Dataset entries:
┄┄┄┄┄┄┄┄┄┄┄┄┄┄┄┄┄┄┄┄

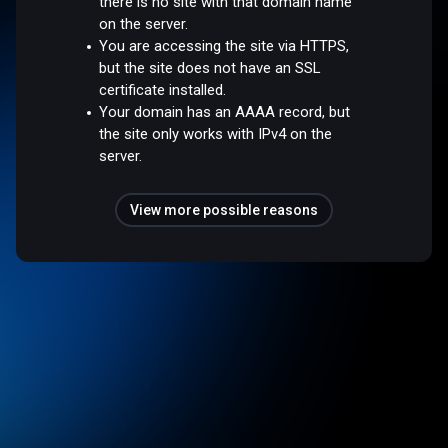
there is no site with that domain name
on the server.
You are accessing the site via HTTPS,
but the site does not have an SSL
certificate installed.
Your domain has an AAAA record, but
the site only works with IPv4 on the
server.
View more possible reasons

┄┄┄┄┄┄┄┄┄┄┄┄┄┄┄┄┄┄┄┄

Task prompt:
Find each line in the rows above that contains the word "site", and copy those lines out.

Response to this exercise:
there is no site with that domain name
You are accessing the site via HTTPS,
but the site does not have an SSL
the site only works with IPv4 on the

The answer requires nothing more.